L'intérêt supérieur de la nation est d'engager sans délai une réforme pour garantir la solidarité entre les générations.

Je ne peux pas imaginer que les Républicains ne restent pas fidèles à leurs promesses de campagne, comme nous le sommes avec le président de la République.

Au-delà de ces défis, je voudrais pour finir partager deux convictions personnelles.

La première, c'est que la France est en train de gagner une bataille idéologique majeure sur la conception de l'économie.

L'économie doit être au service d'une politique. L'économie doit être au service de l'intérêt général.

Nous avons toujours défendu cette idée qui est en train de prendre corps aujourd'hui sous nos yeux.

Quand nous mettons en place une fiscalité sur les géants du numérique, quand nous mettons en place la taxation minimale à l'impôt sur les sociétés, nous défendons une idée plus juste et plus efficace de la fiscalité internationale.

Quand nous mettons en place un code de conduite sur les influenceurs, nous faisons en sorte que ce nouveau domaine d'activité prometteur respecte des règles communes.

Quand nous planifions notre production énergétique pour les prochaines décennies, nous remettons l'État au cœur des décisions économiques stratégiques.

C'est ce nouveau partage des rôles entre l'État, garant de l'ordre public économique et chargé du long terme, et la liberté indispensable des entreprises, que nous avons toujours défendu.

Il fera de la France une grande nation économique au XXIe siècle.

Ma deuxième conviction, c'est que les démocraties sont plus efficaces que les régimes autoritaires.
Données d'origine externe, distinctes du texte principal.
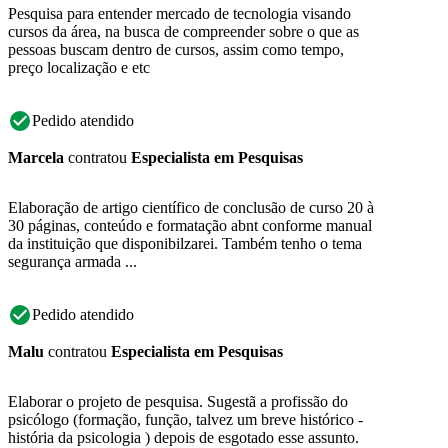
Pesquisa para entender mercado de tecnologia visando
cursos da área, na busca de compreender sobre o que as
pessoas buscam dentro de cursos, assim como tempo,
preço localização e etc
Pedido atendido
Marcela
contratou
Especialista em Pesquisas
Elaboração de artigo científico de conclusão de curso 20 à
30 páginas, conteúdo e formatação abnt conforme manual
da instituição que disponibilzarei. Também tenho o tema
segurança armada ...
Pedido atendido
Malu
contratou
Especialista em Pesquisas
Elaborar o projeto de pesquisa. Sugestã a profissão do
psicólogo (formação, função, talvez um breve histórico -
história da psicologia ) depois de esgotado esse assunto.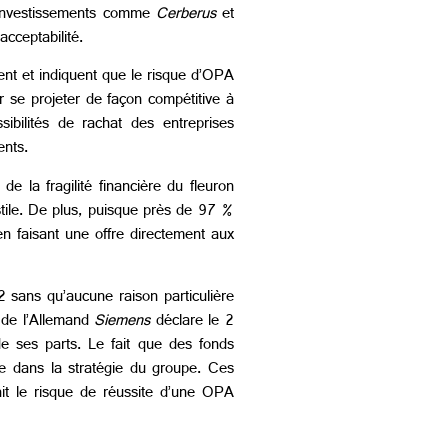
d’investissements comme
Cerberus
et
acceptabilité.
ent et indiquent que le risque d’OPA
ur se projeter de façon compétitive à
sibilités de rachat des entreprises
ents.
 la fragilité financière du fleuron
tile. De plus, puisque près de 97 %
n en faisant une offre directement aux
sans qu’aucune raison particulière
t de l’Allemand
Siemens
déclare le 2
de ses parts. Le fait que des fonds
ce dans la stratégie du groupe. Ces
ait le risque de réussite d’une OPA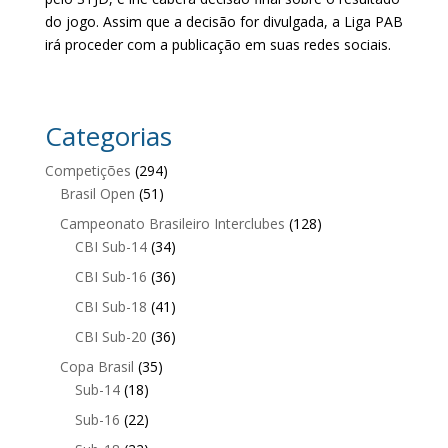
do jogo. Assim que a decisão for divulgada, a Liga PAB
irá proceder com a publicação em suas redes sociais.
Categorias
Competições
(294)
Brasil Open
(51)
Campeonato Brasileiro Interclubes
(128)
CBI Sub-14
(34)
CBI Sub-16
(36)
CBI Sub-18
(41)
CBI Sub-20
(36)
Copa Brasil
(35)
Sub-14
(18)
Sub-16
(22)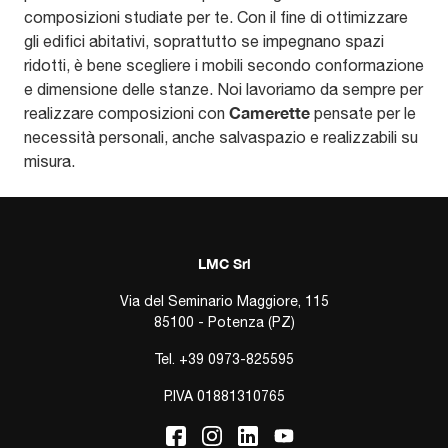
composizioni studiate per te. Con il fine di ottimizzare
gli edifici abitativi, soprattutto se impegnano spazi
ridotti, è bene scegliere i mobili secondo conformazione
e dimensione delle stanze. Noi lavoriamo da sempre per
Camerette
realizzare composizioni con
pensate per le
necessità personali, anche salvaspazio e realizzabili su
misura.
LMC Srl
Via del Seminario Maggiore, 115
85100 - Potenza (PZ)
Tel.
+39 0973-825595
P.IVA 01881310765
À tous ceux qui, pendant la crise du Covid, nous ont expliqué que seuls les régimes autoritaires seraient en mesure de gagner la bataille contre l'épidémie, je leur dis : "Vous avez eu tort". Les démocraties sont non seulement plus justes, plus respectueuses des libertés, mais aussi plus efficaces pour combattre les épidémies.

À tous ceux qui nous ont dit, que les régimes autoritaires seraient plus prospères économiquement que les démocraties, je leur dis : "Vous avez eu tort". Les démocraties sont plus efficaces que les régimes autoritaires pour créer de la croissance et créer des emplois.

À tous ceux qui nous ont expliqué que la bataille technologique serait gagnée par les régimes autoritaires, je leur dis encore : "Vous avez eu tort". Ce n'est que par la confrontation des idées, l'émulation entre les startups et les grandes entreprises, la libération des énergies créatives, l'ouverture, que les technologies se développent. C'est là encore la marque et la force des démocraties.

Alors si j'avais un dernier vœu à formuler pour 2023, c'est celui de croire plus que jamais dans nos valeurs démocratiques de respect mutuel, de confrontation raisonnable et surtout de liberté.

Encore bonne année à toutes et à tous.